Improve delivery of data driven projects from development all the way to production. Applying CI/CD methodologies in an environment using R and OpenCPU.
Jenkins among analysts
In data driven development, value lies in the data beneath the software and is often exempt from traditional software development schemes such as Agile. As those that work in these areas usually don’t have a formal education in good software practices, it’s easy to miss out on all the benefits it brings to the table. So how do we build quality into data driven software using modern software processes and tools?
Enter Jenkins.
In a nutshell, Jenkins is an advanced scheduler. It triggers tasks on connected hardware by reacting to events, typically on source code changes or time events. Combining Jenkins with the following tools allows you to introduce and automate tasks, drastically increasing productivity and quality. Interested?
We’ll base the environment on R, one of the most popular programming languages among data analysts. It’s functional and dynamically typed, with heavy emphasis on data manipulation and projection of large datasets.
The aptly named Rapache
is a variant of Apache tailored to R. It’s a static file server used to host binary R packages using the CRAN format.
OpenCPU API server is another popular tool that can map R function calls to simple REST methods.
In summary, R has all the building blocks required to build a modern software pipeline:
- A package system
- A stable artifact server
- Plenty of application server support with modern features
The plan
We want to increase the awareness of code quality. By automatically gathering and displaying metrics, we introduce code quality and testability into the daily life of the analyst. This is uncommon in the art of data science, since you cannot test your data directly.
We want to increase the speed at which our deliveries reach production. Jenkins can automate the tedious tasks of uploading packages and restarting the server after installation, if necessary.
We want to test whether our packages can be deployed successfully. By scripting the installation, it becomes trivial to automate a deployment to a production-like environment using Jenkins, even for every single change to the package.
We want to test our deployed package before it reaches production. This is now very easy, as we can now automatically deploy to a test environment and make real calls to our updated package.
So here’s what we delegate to Jenkins:
- Static analysis of code quality (lint and warnings)
- Unit tests (the package itself) - Including coverage
- Automatic deployment of built software to application servers
- Functional tests (on the OpenCPU server with real web method calls)
The implementation
To increase awareness of quality of code, two types of analysis can be applied:
A linter
, or syntax checker, which checks for irregularities in code, e.g. incorrect indentation, incorrect variable naming or long lines of code. A good example is Lintr. Check your code for TODO
,FIXME
or similar comments, and display those using the warnings plugin
Generate warnings for these during your builds to bring issues to light and motivate fixing and preventing further warnings.
Use the test that R package for unit testing. It’s a great way to test your software, as the tests are written in a very declarative way. Use test that’s built-in feature to convert the results to the TAP format and display them in Jenkins with the tap plugin.

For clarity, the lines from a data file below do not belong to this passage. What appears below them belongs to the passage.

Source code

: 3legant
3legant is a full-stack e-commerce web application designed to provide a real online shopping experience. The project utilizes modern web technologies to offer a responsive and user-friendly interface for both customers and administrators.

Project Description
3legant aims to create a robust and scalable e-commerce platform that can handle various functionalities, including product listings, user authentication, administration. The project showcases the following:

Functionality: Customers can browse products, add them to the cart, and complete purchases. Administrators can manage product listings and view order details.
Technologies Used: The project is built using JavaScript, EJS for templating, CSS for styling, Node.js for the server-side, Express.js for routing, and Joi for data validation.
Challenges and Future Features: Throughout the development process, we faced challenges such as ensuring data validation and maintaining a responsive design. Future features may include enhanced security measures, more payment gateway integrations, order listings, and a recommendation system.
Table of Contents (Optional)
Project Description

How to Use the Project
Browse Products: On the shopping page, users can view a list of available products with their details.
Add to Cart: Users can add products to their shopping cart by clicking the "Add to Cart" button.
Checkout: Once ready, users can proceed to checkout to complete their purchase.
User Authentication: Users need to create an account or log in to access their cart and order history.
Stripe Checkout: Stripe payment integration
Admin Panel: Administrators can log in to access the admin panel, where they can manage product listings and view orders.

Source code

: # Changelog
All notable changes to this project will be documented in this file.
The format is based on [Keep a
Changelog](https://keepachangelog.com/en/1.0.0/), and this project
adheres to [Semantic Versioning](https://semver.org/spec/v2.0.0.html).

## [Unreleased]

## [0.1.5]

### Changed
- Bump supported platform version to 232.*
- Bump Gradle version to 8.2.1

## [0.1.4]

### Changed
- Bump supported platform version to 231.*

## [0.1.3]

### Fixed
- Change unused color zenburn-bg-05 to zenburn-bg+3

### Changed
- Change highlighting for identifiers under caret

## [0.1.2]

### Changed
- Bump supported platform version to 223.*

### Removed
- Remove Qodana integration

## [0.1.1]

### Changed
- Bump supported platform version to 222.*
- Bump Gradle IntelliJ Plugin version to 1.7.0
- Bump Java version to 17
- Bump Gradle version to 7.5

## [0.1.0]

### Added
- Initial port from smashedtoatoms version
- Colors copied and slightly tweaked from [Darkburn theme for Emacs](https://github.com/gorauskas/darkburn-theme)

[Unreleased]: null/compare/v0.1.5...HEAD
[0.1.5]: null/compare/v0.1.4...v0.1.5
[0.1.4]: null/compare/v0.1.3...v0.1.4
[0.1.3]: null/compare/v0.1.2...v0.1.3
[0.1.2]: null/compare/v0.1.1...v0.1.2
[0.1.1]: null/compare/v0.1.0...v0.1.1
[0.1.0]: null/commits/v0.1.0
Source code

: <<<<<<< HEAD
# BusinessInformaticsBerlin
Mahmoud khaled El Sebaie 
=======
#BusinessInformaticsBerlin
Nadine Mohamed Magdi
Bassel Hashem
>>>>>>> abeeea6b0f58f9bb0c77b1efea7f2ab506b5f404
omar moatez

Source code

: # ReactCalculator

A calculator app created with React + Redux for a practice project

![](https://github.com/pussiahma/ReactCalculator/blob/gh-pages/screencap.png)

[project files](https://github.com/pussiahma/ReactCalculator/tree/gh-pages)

Code coverage measures how much of your code is used during tests. Use the Covr R package to measure coverage. It can output its results into the Cobertura coverage format, which allows the Cobertura plugin to displays the results in Jenkins as pretty graphs.
The next part, deploying to a test environment, is solved with the Pipeline job type in Jenkins. Pipeline makes it easy to transfer the built package between steps with it’s stash
function. This makes it a great choice, as it trivializes transferring the package from the test R server to a test OpenCPU server.
After deploying to the test environment, we can run the functional tests that interact directly with our API server (OpenCPU), the functional tests are also written using testthat
.
If the functional tests pass, we have a valid release candidate. Now we can publish our package to the local package server and CRAN package mirror, to be installed on the production server whenever we choose to.
Putting all this together, we roughly end up with the following flow:
Analysis > Unit tests > Deploy to test > Integration tests > Generate documentation > Create release candidate
To store our job configuration as code, and make it easy to spin up this pipeline, we created all of the jobs using the Job DSL plugin, and put the scripts in our repository.
Results
The overall goal of improving quality of software is assisted by Jenkins. We use Jenkins as the driver to showcase many of the concepts normally used in software development.
The developers now have a visual representation of the state of their software, the quality of the tests and the current progress is tracked on a dashboard for all to see, this makes it easier to demonstrate progress to upper management from a developer standpoint.